▶ [Exercise]:
The answer required is how many lines of the following entries contain the word "داده", with no other words.

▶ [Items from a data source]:
*** Block opens ***

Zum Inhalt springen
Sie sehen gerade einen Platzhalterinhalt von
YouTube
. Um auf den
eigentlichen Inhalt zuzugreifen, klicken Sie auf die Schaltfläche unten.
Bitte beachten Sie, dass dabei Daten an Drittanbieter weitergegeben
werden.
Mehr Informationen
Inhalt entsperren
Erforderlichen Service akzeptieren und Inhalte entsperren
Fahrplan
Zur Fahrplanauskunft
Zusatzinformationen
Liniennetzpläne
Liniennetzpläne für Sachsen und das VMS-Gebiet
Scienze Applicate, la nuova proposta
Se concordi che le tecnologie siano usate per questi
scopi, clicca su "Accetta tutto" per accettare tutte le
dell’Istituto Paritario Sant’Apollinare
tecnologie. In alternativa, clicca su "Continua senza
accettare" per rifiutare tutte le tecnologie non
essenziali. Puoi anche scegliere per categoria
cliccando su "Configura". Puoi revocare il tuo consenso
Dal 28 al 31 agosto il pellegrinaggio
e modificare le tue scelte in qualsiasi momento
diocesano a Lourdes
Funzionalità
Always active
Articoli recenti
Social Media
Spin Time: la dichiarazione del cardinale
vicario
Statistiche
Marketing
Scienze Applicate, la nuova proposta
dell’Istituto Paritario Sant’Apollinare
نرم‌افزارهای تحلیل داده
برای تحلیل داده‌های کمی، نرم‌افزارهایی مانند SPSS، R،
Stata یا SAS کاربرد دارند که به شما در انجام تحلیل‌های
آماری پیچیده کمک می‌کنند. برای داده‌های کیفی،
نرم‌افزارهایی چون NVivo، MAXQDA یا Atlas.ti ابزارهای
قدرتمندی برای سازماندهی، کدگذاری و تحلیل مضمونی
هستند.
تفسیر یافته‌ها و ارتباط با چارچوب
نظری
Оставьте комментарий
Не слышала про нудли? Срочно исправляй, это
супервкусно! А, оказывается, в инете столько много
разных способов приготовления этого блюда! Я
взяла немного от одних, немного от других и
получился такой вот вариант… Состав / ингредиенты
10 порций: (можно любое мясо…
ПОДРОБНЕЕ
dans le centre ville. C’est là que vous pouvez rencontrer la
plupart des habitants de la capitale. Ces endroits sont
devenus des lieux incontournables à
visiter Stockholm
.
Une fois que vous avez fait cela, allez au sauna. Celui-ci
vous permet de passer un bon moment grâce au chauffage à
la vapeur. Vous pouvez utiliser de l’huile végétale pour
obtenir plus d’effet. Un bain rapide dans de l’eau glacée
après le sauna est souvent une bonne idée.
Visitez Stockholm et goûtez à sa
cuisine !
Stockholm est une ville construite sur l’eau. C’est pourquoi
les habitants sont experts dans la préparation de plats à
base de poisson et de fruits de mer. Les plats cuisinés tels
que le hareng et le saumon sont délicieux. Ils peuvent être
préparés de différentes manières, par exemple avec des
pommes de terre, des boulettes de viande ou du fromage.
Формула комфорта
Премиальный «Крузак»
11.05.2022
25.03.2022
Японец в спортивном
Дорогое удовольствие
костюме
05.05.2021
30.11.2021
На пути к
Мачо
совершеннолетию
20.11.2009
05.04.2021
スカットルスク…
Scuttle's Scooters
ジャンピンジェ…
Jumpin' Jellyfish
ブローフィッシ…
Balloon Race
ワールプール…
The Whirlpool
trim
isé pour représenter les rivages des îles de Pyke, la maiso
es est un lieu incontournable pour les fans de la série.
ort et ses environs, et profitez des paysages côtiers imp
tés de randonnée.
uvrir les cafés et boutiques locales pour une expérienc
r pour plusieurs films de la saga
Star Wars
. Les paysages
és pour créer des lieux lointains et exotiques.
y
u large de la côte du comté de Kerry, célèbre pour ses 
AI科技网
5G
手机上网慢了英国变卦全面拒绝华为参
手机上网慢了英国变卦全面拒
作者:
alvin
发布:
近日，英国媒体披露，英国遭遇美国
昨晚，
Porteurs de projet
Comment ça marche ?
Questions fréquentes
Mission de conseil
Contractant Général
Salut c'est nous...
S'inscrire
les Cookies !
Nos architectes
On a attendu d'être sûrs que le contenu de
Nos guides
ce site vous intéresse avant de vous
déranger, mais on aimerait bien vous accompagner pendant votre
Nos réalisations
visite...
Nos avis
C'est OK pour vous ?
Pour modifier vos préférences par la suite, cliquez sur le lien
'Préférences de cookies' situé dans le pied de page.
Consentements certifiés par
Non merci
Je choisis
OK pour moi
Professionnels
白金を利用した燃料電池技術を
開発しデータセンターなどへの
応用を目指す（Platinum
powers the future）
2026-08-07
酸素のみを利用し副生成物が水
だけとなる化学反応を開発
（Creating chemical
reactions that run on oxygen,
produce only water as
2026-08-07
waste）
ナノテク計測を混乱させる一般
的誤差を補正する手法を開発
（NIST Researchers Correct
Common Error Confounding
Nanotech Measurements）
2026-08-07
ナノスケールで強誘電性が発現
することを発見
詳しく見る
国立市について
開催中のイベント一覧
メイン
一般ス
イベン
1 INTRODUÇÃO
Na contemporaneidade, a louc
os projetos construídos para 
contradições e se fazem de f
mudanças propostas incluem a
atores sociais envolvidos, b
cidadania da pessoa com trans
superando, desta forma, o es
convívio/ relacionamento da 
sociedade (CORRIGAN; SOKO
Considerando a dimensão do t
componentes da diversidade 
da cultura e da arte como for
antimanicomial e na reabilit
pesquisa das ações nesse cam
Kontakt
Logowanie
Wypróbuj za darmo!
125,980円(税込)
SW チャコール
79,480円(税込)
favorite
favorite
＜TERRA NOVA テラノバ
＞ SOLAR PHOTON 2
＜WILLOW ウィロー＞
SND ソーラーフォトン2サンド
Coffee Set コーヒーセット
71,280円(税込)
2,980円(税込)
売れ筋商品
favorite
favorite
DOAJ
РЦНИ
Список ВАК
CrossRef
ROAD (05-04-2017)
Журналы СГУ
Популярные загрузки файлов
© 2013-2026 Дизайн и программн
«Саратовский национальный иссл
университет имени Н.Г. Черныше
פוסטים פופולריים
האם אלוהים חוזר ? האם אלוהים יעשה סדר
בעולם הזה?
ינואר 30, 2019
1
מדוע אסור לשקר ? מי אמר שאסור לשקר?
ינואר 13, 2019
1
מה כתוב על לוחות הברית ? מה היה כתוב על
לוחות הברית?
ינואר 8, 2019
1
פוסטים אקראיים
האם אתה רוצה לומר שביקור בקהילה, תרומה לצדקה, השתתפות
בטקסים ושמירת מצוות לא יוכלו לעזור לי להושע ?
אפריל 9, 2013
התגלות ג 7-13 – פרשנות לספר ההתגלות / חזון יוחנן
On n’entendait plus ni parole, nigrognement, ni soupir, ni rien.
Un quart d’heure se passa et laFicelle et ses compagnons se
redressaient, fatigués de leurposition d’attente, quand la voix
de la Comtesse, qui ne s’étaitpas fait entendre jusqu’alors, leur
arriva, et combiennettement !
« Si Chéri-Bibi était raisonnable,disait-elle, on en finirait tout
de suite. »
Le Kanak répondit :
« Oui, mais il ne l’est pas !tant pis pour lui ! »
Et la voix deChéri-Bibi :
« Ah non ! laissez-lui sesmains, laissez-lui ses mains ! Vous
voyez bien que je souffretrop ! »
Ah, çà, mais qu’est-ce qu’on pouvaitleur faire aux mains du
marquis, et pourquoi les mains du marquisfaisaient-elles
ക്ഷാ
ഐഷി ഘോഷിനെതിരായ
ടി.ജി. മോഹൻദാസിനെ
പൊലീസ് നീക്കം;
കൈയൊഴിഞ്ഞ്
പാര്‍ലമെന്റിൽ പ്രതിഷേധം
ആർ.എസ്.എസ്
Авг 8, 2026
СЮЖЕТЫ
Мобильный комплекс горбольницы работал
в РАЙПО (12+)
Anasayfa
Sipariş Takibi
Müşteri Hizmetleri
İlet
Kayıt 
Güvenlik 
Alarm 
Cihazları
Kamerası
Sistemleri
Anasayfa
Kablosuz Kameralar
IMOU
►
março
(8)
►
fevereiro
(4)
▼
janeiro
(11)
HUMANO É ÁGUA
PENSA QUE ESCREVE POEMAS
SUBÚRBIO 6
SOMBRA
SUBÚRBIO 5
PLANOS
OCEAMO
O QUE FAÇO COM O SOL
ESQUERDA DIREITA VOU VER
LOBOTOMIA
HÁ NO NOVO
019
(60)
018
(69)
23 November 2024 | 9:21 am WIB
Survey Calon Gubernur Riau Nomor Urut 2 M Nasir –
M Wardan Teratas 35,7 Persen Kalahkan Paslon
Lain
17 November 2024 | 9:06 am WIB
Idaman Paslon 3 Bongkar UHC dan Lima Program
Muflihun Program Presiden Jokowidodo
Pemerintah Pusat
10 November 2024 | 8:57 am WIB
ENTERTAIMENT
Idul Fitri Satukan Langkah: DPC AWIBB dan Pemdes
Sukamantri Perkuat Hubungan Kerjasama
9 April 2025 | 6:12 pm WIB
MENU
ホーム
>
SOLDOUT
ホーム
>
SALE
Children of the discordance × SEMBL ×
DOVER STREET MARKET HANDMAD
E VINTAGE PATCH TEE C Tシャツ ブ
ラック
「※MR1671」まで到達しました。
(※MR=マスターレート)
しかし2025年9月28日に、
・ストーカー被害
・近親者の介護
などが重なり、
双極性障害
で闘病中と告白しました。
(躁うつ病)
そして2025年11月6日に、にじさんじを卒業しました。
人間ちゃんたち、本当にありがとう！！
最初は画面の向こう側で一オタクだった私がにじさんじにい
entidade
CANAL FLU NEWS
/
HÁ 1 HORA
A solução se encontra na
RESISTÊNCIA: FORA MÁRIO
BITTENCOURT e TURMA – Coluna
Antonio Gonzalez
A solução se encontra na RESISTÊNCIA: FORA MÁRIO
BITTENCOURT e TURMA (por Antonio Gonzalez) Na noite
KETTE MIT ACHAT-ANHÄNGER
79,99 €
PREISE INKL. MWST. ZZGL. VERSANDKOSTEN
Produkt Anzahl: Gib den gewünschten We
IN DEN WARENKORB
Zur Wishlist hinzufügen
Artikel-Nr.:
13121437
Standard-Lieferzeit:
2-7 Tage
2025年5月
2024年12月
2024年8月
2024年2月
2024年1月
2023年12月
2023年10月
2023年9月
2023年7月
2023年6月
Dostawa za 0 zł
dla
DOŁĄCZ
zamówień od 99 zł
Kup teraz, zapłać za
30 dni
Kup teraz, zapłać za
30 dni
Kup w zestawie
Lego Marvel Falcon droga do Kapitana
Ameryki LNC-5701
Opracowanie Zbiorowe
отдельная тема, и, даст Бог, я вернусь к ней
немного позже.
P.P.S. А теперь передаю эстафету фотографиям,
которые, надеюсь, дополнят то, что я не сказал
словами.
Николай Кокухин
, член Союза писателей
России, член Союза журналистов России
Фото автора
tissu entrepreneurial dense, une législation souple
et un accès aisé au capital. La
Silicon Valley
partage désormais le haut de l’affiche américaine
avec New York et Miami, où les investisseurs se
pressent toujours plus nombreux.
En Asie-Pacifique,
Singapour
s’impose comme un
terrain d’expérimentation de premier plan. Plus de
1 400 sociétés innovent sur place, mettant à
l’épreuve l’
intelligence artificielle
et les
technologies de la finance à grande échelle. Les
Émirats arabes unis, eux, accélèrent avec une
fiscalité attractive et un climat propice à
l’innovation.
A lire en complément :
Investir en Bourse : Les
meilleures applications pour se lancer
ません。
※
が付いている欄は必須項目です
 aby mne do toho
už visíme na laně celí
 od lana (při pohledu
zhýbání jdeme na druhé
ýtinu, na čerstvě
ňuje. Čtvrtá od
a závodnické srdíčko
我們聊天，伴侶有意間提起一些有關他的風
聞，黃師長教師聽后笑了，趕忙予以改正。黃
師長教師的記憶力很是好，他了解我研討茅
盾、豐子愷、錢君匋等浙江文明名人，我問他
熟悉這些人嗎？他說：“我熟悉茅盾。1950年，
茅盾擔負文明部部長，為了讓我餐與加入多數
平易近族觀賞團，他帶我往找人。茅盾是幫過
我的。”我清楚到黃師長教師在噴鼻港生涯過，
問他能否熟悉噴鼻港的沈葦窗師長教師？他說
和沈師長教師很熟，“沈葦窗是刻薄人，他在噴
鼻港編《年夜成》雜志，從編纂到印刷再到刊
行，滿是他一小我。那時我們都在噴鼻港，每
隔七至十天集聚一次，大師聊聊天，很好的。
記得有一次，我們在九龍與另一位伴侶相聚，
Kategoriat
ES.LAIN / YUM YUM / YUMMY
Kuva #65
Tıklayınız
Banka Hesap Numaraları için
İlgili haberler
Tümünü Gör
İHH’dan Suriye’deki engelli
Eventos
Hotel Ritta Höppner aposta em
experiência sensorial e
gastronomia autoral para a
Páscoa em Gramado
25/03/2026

*** Block closes ***

▶ [Solution for this exercise]:
3